We are currently writing a paper on nitrocellulose and printing ink in blister packs where we have demonstrated that nitrosamines can be created during the sealing process and can be transmitted to the product.
@GENERAPHARM Thank you for sharing information. I am sure it will be definitely helpful for our risk assessment. I appreciate your help.
Thanks for the heads up… I have hear in several forums about this work. I’m extremely curious about the experimental details to capture/enclose/absorb the nitrosamines in-situ during the blistering process. Please let us know when you have mode details… we have host a #JournalClub session to discuss the details of the article.
That’s an interesting read @BettineBoltres
Thanks for sharing
Thanks @GENERAPHARM for updating us on this development.

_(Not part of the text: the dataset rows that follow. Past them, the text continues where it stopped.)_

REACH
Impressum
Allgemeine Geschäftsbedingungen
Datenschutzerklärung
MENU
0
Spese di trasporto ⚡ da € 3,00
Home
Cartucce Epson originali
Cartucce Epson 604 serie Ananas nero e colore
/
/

Looking forward to more learnings on the outcome of your work on Primary pkg materials👍
@BettineBoltres I’m quite late with my reaction but thank you for sharing your publication. Very interesting! There is not many literature out there discussing nitrosamines originating from primary packaging
In a recent investigation, we found both the precursor amine and corresponding nitrosamine in an extract of a rubber stopper. First we detected the nitrosamine in a DP of the sponsor, and could link it to the rubber stopper as root cause. The whole case supports my opinion that a lot of information about NA leaching from packaging is still ‘hidden’ or goes undetected. And I see a couple of arguments for that:
- Nitrosamine analysis is not standard included in E&L studies. And if it would become standard practice → which nitrosamines to screen for? Luckily, we see an increased awareness of material suppliers that ask for a targeted nitrosamine screening.

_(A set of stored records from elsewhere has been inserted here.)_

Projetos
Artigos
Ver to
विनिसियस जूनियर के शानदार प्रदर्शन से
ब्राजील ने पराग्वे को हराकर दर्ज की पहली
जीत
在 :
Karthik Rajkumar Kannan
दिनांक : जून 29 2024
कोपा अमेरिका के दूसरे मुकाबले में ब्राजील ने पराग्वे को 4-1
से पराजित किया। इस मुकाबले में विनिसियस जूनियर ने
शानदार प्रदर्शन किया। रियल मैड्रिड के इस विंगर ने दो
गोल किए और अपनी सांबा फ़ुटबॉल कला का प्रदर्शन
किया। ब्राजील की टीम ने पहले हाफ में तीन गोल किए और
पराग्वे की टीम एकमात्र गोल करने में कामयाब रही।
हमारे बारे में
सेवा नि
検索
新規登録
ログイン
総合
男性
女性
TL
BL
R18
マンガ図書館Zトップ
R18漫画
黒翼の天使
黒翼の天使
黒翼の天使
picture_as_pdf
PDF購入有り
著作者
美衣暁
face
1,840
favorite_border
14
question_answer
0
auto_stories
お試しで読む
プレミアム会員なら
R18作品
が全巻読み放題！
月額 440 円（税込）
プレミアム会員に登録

- The amine precursors should be screened in the extractables study as well, because they can possibly further react to NA when they potentially leach in the DP and the DP would contain traces of a nitrosating agent. But there are pitfalls to the screening of amines with GC/MS or LC/MS: (1) the reporting limit is usually set at the AET, based on the TTC and maximum daily dose. However, in the context of nitrosamines, the TTC is not applicable. As a consequence, amines that would be present below the AET are neglected, so that information remains hidden, while it should raise attention at any concentration. (2) amines are usually not so sensitive in GC/MS or LC/MS screenings because they easily interact with non-inert surfaces in the sample path. Or in other words, their detection limits are already higher compared to other compounds in the screening process. (3) a liquid/liquid extraction is a killer for the screening of amines, because they have a very poor extraction recovery in the organic solvent. But liquid/liquid extraction is still very common to aqueous or mixed aqueous/alcohol solvents for a better amenability to GC/MS or LC/APCI-MS (ESI is less of a problem). Many extractables studies do not even include a 100% organic solvent that is directly injected in GC or LC, so amines go undetected this way as well.

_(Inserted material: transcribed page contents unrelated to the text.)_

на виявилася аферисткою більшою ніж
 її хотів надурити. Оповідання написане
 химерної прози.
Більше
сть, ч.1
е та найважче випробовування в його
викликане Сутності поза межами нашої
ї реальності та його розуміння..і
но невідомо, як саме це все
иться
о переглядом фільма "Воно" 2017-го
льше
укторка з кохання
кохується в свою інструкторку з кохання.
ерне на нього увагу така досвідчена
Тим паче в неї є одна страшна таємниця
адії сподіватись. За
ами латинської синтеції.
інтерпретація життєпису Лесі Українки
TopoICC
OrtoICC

I hope to keep seeing updates from your side! Ward
thank you very much for your thoughts. I fully agree with you. Let me expand on this with my own words:
- That is one challenge: Which NAs to screen for? You cannot possibly screen for “all” NAs on a regular basis. And also it doesn’t make a lot of sense, just work. Some NAs that can build from NA precursors from rubber are not listed in the EMA/FDA guidances. Others that are listed are not very likely to come from rubber to begin with. So you need to come up with your own reasonable list anyway.
I think the assessment should start with a theoretical evaluation of the rubber raw materials. Is there any potential NA precursors in the formulation? Based on this knowledge a targeted screening for the potential NA can be performed.
- And yes, then this targeted Extr screening should include the know NA precursor. And yes, the extraction already is a challenge. If you want to extract considerable amounts from rubber, you have to use more organic solvents as you wont find a lot in purely aqueous solutions.
It is definitely a challenge for the analytical labs to include this into their testing routine.